## WRITTEN TASK
Copy out every line of the listing below that contains the word "series", leaving out all other lines.

## STORED DATA
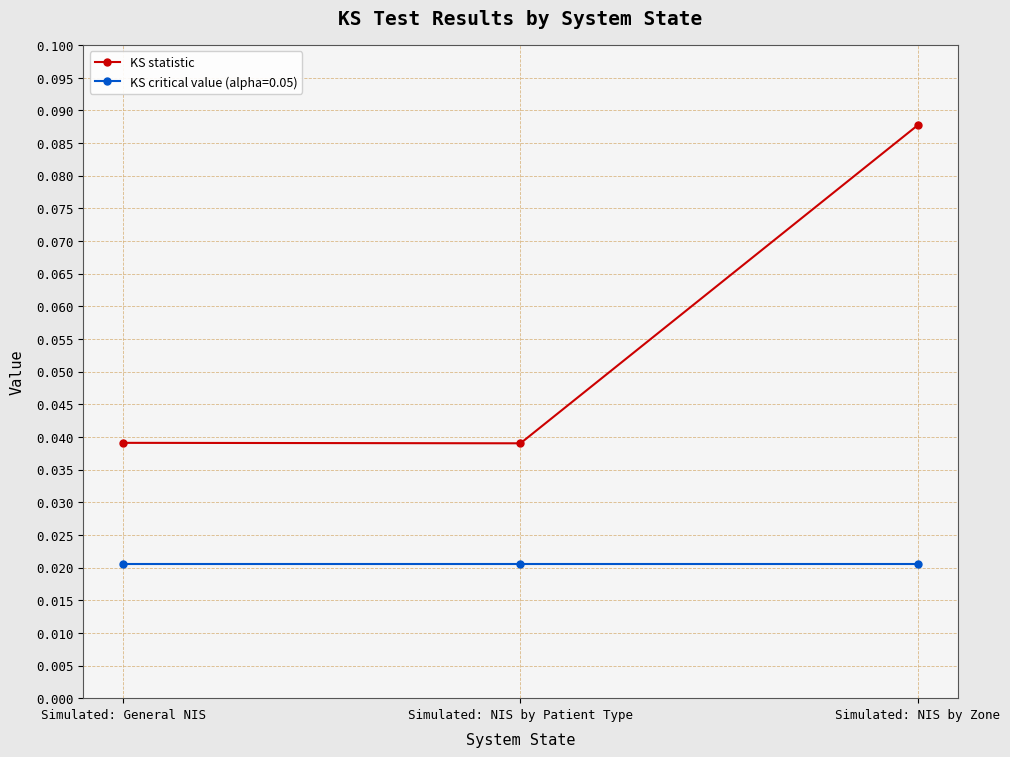

At how many categories does at least one series exceed 0?

3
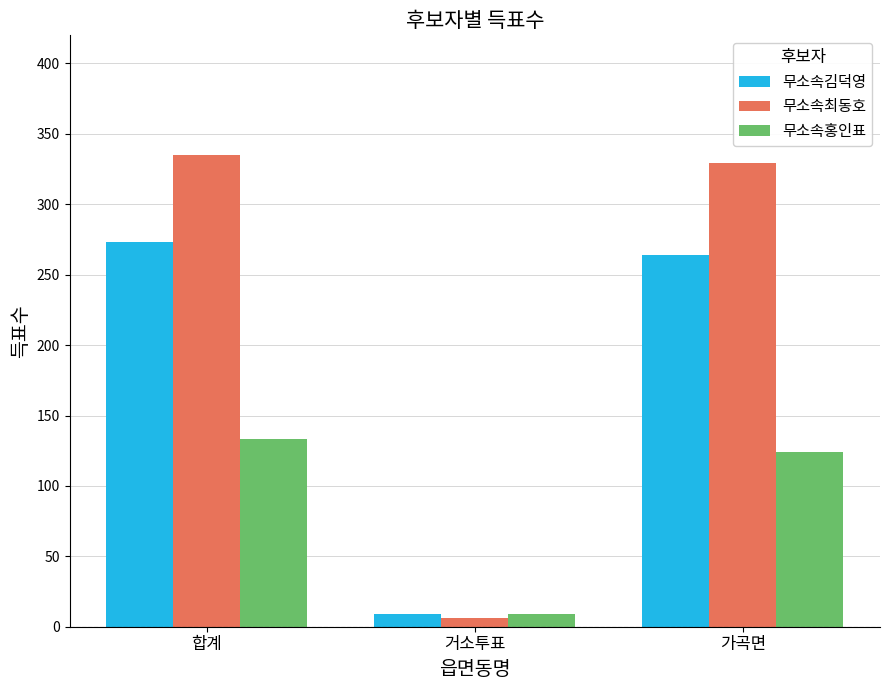

Does the chart contain stacked bars?

No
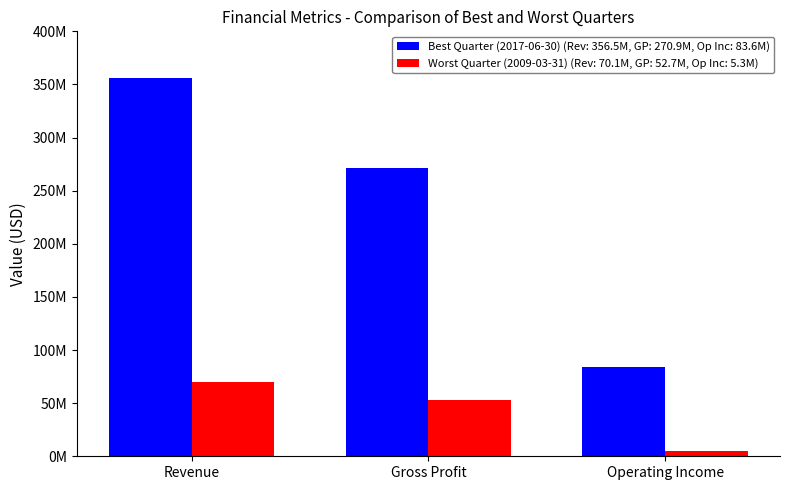

What are all the series names shown in the legend?

Best Quarter (2017-06-30) (Rev: 356.5M, GP: 270.9M, Op Inc: 83.6M), Worst Quarter (2009-03-31) (Rev: 70.1M, GP: 52.7M, Op Inc: 5.3M)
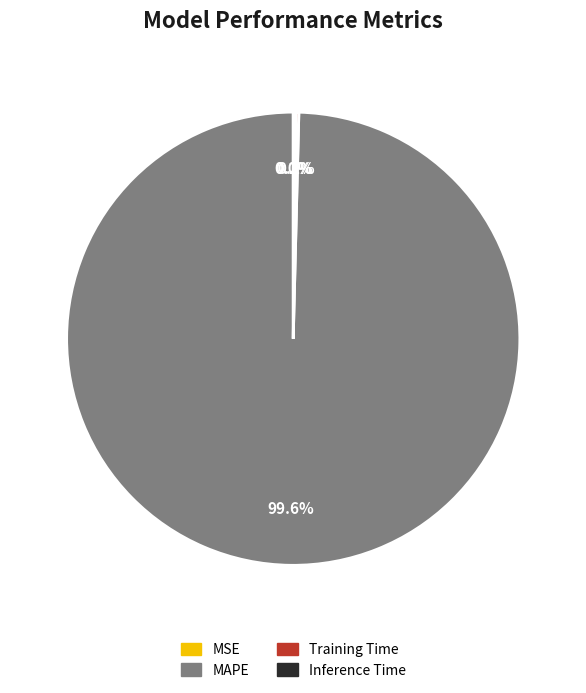

Which category has the biggest portion of the pie?

MAPE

## OUTPUT FOR THIS TASK
At how many categories does at least one series exceed 0?
What are all the series names shown in the legend?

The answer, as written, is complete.